It’s no secret that I’m not very good at this whole being-a-grown-up thing. Occasionally I pay a bill late because I forget to open my mail for a week or two. Sometimes I go to work looking like I got dressed in the dark because… I did. And I’m still trying to figure out why books and beer are usually higher on my list of expenses than, say, food and clothing.
But one thing I’m really bad at is being in an “adult” relationship. Because I haven’t really ever done it. The only things I know about dating in your mid-twenties I either learned from my friends (who are mostly in long-term relationships that started with a random drunken college make-out) or movies. So, basically, movies. Which is why I got really nervous about my mom and my brother coming to visit this past weekend. Clearly, I want Brad to meet the fam, but if there’s anything Hollywood’s told me, it’s that meeting someone’s parents is a huge deal. Even if I don’t think it is.

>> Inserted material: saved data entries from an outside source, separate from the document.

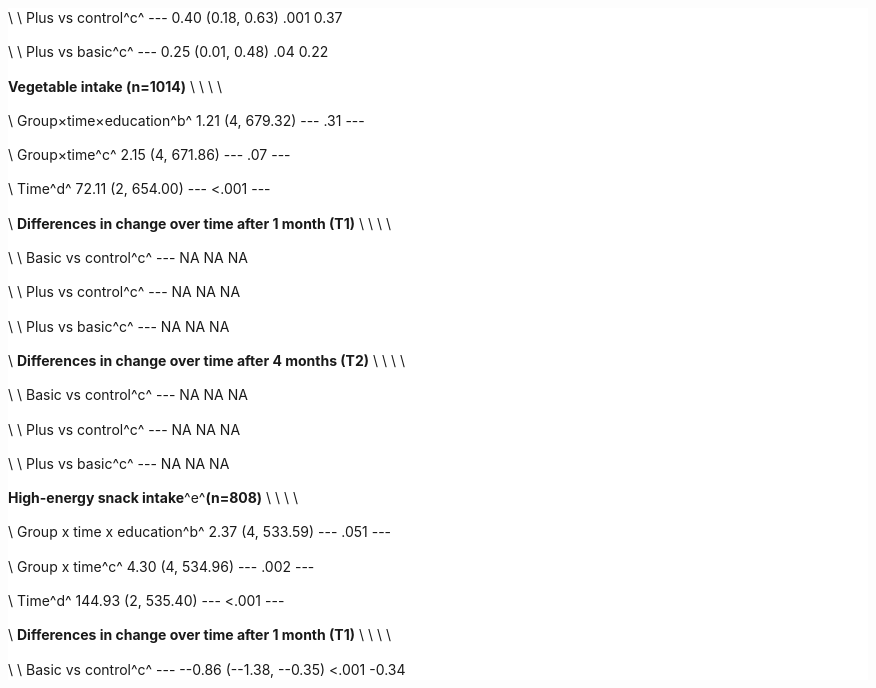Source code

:   \                                            \                                                         Plus vs control^c^    ---   0.40 (0.18, 0.63)         .001     0.37

  \                                            \                                                         Plus vs basic^c^      ---   0.25 (0.01, 0.48)         .04      0.22

  **Vegetable intake (n=1014)**                \                                                         \                     \     \                                  

  \                                            Group×time×education^b^                                   1.21 (4, 679.32)      ---   .31                       ---      

  \                                            Group×time^c^                                             2.15 (4, 671.86)      ---   .07                       ---      

  \                                            Time^d^                                                   72.11 (2, 654.00)     ---   \<.001                    ---      

  \                                            **Differences in change over time after 1 month (T1)**    \                     \     \                         \        

  \                                            \                                                         Basic vs control^c^   ---   NA                        NA       NA

  \                                            \                                                         Plus vs control^c^    ---   NA                        NA       NA

  \                                            \                                                         Plus vs basic^c^      ---   NA                        NA       NA

  \                                            **Differences in change over time after 4 months (T2)**   \                     \     \                         \        

  \                                            \                                                         Basic vs control^c^   ---   NA                        NA       NA

  \                                            \                                                         Plus vs control^c^    ---   NA                        NA       NA

  \                                            \                                                         Plus vs basic^c^      ---   NA                        NA       NA

  **High-energy snack intake**^e^**(n=808)**   \                                                         \                     \     \                                  

  \                                            Group x time x education^b^                               2.37 (4, 533.59)      ---   .051                      ---      

  \                                            Group x time^c^                                           4.30 (4, 534.96)      ---   .002                      ---      

  \                                            Time^d^                                                   144.93 (2, 535.40)    ---   \<.001                    ---      

  \                                            **Differences in change over time after 1 month (T1)**    \                     \     \                         \        

  \                                            \                                                         Basic vs control^c^   ---   --0.86 (--1.38, --0.35)   \<.001   -0.34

So I talked to Brad about it last week. I tried to play it cool – Hey, I would love for you to meet my family, but I totally understand if it’s a little overwhelming to meet them so soon…blah blah blah. And of course he wasn’t worried at all. He said he definitely wanted to meet them, I just needed to tell him when and where to show up. So I made plans for my mom, Pete, Brad, and I to have drinks together on Saturday night.
One of my mom’s best friends from college, Marty, just recently moved to Portland, so she was excited to stay with him for the weekend. Pete was going to stay at my apartment on the floor, because Brian’s (awesome) friend Kim was in town and had dibs on the couch, but I decided to stay at Brad’s instead and give Pete the bed. My mom got in late Friday night, so Marty picked her up at the train station and she said she’d call me for breakfast on Saturday morning.
Bright and early Saturday morning, I got a call from my brother saying my mom had called about breakfast and he didn’t know whether it was okay to tell her that I wasn’t actually at my apartment with him. I called her back and told her I had stayed at Brad’s, since there were so many people staying at my apartment and this way Pete didn’t have to sleep on the floor or share a bed with his 25-year-old sister. She responded, “Meg, there are about a million reasons for you to stay at Brad’s, and that is the least of them.”
I told her she and Marty should go pick up Pete and go to breakfast and I’d meet them there. Brad had to drive me home and get his bike, plus I needed to shower and get ready. So, we drove to my apartment and were hugging goodbye in front of the entrance when I looked across the street and saw my mom and Marty, standing in the Park Blocks, waving and giggling at us.
Now, one thing I haven’t told you about Marty is that he’s a photographer. He never leaves home without at least one camera. So he wasted no time in picking up the one around his neck and snapping a few “paparazzi” shots of us.
This was me, being embarrassed and explaining to Brad that he didn’t get to wait until that night to meet my mom. Turns out he was actually excited to see her. I was the only one who was mortified.
Moral of the story: I’m awkward. Brad’s not. My family loved him. And I look absolutely terrible in the mornings.